**Provided text:**
•••••
Elevated levels of TNF are frequently observed in bronchoalveolar fluid of asthmatic subjects [36]. The -308G/A variant has been shown to be associated with elevated plasma TNF levels and with higher amounts of TNF upon stimulation [37]. The -863C/A variant is associated with reduced circulating levels of TNF [38]. In our study an increased risk of symptoms was indicated for the variant allele among the non-exposed group, which is in line with what has been reported in other studies for TNF -308 and non-occupational asthma [39]. However, we found that among the exposed subjects, the variant allele of TNF -308 was associated with reduced risk among the exposed whereas the variant of -863 was associated with increased risk. Thus, our results indicate that genotypes associated with low TNF circulating levels (-308 G and -863 A) may be linked to symptoms in the TDI-exposed. The impact of TNF polymorphism (-308) on TDI-asthma has been analyzed in a recent study by Beghé et al [40], but no associations were found in that study.

In SULT1A1, the variant allele of R213H (G/A), carries in vitro only 10–25% of the activity of the more common allele [41, 42]. In our study, SULT1A1 showed significant effect on symptoms from the eyes and on wheezing, and a similar non-significant pattern was observed for all symptoms analyzed. With regards to eye symptoms, homozygotes for the more common allele G had up to three times higher risk than individuals heterozygous or homozygous for the low-activity A allele. However, the data did not suggest a gene-exposure interaction due to the fact that a protective effect was seen for exposed as well as for referents.
•••••
**Given data:**
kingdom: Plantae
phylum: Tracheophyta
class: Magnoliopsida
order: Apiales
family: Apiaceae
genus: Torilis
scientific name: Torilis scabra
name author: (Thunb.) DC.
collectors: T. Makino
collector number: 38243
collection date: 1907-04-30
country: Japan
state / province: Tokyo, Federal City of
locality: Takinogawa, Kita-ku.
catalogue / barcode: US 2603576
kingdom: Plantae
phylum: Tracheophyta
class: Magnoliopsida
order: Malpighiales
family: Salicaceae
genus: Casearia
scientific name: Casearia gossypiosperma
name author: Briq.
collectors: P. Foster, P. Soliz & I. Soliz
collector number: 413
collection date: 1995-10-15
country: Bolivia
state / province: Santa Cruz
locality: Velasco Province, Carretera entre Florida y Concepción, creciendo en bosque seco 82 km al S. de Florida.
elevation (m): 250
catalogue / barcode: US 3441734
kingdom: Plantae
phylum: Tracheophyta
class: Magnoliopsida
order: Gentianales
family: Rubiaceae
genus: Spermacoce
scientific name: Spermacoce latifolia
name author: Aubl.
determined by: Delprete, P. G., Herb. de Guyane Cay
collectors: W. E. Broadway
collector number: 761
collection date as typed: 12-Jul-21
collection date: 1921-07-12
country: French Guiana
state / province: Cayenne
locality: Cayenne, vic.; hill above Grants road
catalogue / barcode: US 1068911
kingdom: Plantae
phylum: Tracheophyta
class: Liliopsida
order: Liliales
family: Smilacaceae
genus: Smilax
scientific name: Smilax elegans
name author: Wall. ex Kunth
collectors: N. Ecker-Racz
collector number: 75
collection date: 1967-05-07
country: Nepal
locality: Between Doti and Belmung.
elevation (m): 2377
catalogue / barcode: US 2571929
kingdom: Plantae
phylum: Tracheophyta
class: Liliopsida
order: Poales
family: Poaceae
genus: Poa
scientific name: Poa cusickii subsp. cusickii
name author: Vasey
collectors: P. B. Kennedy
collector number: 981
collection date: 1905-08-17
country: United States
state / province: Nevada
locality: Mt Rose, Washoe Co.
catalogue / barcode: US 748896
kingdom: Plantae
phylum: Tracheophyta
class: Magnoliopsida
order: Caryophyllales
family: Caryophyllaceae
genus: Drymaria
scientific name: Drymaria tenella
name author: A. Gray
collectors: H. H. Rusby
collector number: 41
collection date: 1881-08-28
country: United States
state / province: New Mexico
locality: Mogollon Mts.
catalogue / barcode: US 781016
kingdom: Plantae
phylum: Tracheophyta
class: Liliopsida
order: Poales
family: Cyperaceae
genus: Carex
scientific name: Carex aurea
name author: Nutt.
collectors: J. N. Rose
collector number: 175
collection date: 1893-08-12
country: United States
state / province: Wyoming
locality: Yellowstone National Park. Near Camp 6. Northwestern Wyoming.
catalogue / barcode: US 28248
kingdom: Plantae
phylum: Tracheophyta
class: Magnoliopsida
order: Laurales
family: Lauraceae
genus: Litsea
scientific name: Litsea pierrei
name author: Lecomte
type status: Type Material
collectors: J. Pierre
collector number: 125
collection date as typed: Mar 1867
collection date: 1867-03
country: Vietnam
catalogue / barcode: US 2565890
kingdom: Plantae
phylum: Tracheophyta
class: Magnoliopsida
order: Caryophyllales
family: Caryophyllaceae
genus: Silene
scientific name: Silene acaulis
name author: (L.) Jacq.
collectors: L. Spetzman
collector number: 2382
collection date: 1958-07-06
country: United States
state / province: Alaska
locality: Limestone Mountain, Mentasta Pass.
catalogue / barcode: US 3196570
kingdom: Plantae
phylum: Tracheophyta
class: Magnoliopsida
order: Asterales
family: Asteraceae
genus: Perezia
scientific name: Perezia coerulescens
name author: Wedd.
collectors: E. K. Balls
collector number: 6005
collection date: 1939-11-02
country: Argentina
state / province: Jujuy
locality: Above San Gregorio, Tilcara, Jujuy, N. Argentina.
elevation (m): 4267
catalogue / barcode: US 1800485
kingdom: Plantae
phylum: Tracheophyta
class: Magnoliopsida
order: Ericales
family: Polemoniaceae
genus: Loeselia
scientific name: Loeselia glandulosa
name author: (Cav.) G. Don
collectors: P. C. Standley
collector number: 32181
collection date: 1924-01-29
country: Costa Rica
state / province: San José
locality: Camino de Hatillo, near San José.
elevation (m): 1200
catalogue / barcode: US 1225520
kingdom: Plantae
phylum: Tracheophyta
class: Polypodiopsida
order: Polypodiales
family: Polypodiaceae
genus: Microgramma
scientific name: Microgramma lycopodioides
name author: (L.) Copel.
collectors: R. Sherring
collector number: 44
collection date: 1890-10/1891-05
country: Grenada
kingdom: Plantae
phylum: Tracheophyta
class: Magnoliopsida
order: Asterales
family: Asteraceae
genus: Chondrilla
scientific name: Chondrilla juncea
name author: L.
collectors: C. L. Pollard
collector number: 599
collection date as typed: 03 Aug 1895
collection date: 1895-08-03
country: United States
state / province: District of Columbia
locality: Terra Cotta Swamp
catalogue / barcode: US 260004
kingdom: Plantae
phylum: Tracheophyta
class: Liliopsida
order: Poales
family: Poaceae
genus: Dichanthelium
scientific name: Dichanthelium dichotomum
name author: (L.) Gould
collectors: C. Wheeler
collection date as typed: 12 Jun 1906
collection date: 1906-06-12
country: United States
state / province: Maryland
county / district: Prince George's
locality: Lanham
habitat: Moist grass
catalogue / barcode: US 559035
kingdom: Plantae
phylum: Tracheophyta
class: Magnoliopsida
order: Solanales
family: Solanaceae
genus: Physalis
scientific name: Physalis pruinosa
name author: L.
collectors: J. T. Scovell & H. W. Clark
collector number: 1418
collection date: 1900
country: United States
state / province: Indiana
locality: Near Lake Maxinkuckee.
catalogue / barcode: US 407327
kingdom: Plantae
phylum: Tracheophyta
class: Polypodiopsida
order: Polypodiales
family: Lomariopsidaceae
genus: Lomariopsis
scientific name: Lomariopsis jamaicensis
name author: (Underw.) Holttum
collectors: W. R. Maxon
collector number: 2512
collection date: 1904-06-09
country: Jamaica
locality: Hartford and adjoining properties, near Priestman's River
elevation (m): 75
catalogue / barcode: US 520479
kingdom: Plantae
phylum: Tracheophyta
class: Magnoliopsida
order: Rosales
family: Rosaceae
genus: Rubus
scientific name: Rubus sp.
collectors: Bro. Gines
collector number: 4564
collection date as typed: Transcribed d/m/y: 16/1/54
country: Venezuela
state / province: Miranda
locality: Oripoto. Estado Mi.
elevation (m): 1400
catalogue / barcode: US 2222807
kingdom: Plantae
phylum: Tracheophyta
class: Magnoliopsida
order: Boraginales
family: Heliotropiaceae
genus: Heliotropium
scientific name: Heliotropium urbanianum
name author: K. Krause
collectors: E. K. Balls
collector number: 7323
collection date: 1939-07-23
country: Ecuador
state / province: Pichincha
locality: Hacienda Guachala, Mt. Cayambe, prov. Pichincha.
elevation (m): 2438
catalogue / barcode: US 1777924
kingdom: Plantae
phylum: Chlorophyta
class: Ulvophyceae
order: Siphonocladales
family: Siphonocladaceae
•••••
**Problem statement:**
Reproduce, word for word, the section of the passage on TNF and SULT1A1 gene variants that opens with the words containing "In SULT1A1, the" and closes with "as for referents.".

**Exercise result:**
In SULT1A1, the variant allele of R213H (G/A), carries in vitro only 10–25% of the activity of the more common allele [41, 42]. In our study, SULT1A1 showed significant effect on symptoms from the eyes and on wheezing, and a similar non-significant pattern was observed for all symptoms analyzed. With regards to eye symptoms, homozygotes for the more common allele G had up to three times higher risk than individuals heterozygous or homozygous for the low-activity A allele. However, the data did not suggest a gene-exposure interaction due to the fact that a protective effect was seen for exposed as well as for referents.